У нас с Булатом была довольно грустная встреча. Летом 85-го года я попал в 7-ю больницу. Лежу там, лечусь, у меня печень болит и еще что-то, и вдруг Булат приезжает в эту больницу, в гастроэнтерологию, с серьезным обострением язвы двенадцатиперстной кишки. Мы с ним сидели, обменивались всякими новостями. А главное, уж тут я покаюсь, тайком от врачей (дело было в июле) убегали, пардон, курить. Он никак не мог расстаться с привычкой курить. Я тоже.

Потом начались другие времена, другие события. Мы с Булатом вместе попали в творческое объединение «Апрель». Но во власть Булат никогда не стремился – ни в Союзе писателей, нигде. Его это всё как-то не касалось. Никогда он к этому не рвался, и даже однажды, когда ему что-то об этом сказали, о какой-то там славе и должности, он буквально огрызнулся и сказал: «Что я, Евтушенко, что ли?» Хотя с Евтушенко у него были хорошие отношения. Но ему не очень импонировало то, что Евтушенко рвался к каким-то ключевым высотам, к какому-то положению, к депутатству, если вы помните, и так далее.

Булат часто уезжал тогда за границу.

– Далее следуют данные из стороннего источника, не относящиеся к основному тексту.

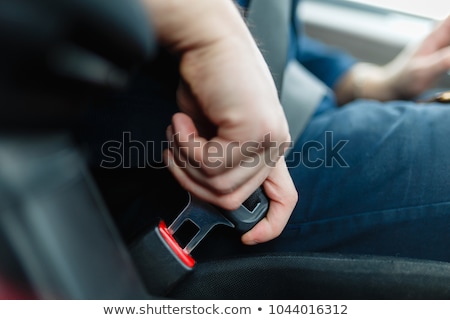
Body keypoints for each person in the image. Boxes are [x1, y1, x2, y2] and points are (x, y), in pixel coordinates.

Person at [87, 0, 450, 263]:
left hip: (285, 127)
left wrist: (366, 83)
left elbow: (267, 20)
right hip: (165, 176)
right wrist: (209, 34)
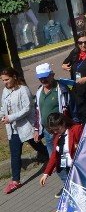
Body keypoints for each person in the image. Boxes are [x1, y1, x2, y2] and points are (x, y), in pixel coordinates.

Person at [1, 66, 46, 194]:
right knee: (15, 155)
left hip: (25, 127)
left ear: (14, 77)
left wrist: (11, 117)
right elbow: (3, 107)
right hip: (13, 129)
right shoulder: (5, 91)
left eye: (7, 79)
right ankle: (16, 180)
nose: (5, 82)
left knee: (37, 146)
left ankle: (51, 158)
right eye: (3, 80)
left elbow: (27, 108)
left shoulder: (23, 90)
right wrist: (2, 115)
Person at [33, 62, 71, 157]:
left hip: (60, 130)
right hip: (47, 131)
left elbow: (71, 108)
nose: (43, 80)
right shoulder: (39, 91)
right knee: (53, 158)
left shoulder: (62, 89)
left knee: (64, 156)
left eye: (45, 77)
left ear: (52, 75)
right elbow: (37, 111)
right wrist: (37, 129)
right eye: (40, 78)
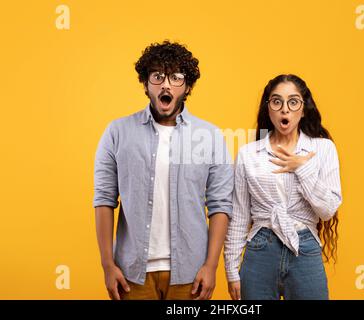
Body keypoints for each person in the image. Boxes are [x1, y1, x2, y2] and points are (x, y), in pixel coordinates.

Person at [93, 40, 233, 300]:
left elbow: (220, 205)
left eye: (176, 77)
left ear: (188, 86)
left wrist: (211, 266)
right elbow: (103, 199)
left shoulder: (210, 136)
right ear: (146, 84)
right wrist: (107, 265)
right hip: (131, 274)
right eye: (157, 76)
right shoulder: (117, 132)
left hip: (190, 273)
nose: (166, 84)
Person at [224, 74, 342, 300]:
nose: (285, 109)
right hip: (260, 248)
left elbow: (327, 211)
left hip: (304, 247)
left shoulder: (323, 149)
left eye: (293, 102)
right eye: (277, 102)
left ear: (303, 109)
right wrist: (231, 270)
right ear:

А последний раз, как это ни печально, мы с ним встретились в феврале 1991 года. Рвавшаяся на свободу Литва отмечала в 1991 году годовщину своей независимости, той еще, провозглашенной в 18-м году, и литовское посольство пригласило на прием в честь этого Дня независимости представителей московской интеллигенции. Тогда в московских магазинах была совершенная пустота. А тут мы пришли в посольство и увидели: ба-а! На столе куча всякой еды стоит, хорошей еды, и Булат мне говорит: «Не прием, а музей исчезнувших предметов. Тут надо не есть, а ходить и смотреть, потому что мы уже позабываем, как выглядела колбаса, или икра, или торт». И на этом приеме мы присели с Булатом на диванчик, поговорили о том о сем. Он сказал, что собирается в Штаты. Там ему было предложено шестимесячное пребывание без особых публичных актов. Он сказал: «Я хочу в Штатах засесть в тихое место и написать новую прозаическую вещь». Речь шла о романе «Упраздненный театр». Он тогда говорил, что эта эпоха ушла и «Я считаю, что она упразднена». Буквально через несколько дней Булат уехал. Затем в Америке у него развилось серьезное заболевание сердца, была сделана операция, шунтирование и так далее. А в 97-м году я загремел в больницу. Мне там сделали две операции. И уже когда я после операции поправлялся, в июне, лежа в больнице, узнал, что Булат скончался в Париже. Я не мог даже пойти с ним проститься.

Так наши личные контакты, продолжавшиеся около 40 лет, были прерваны его безвременной смертью. Я постарался рассказать то, что запомнил.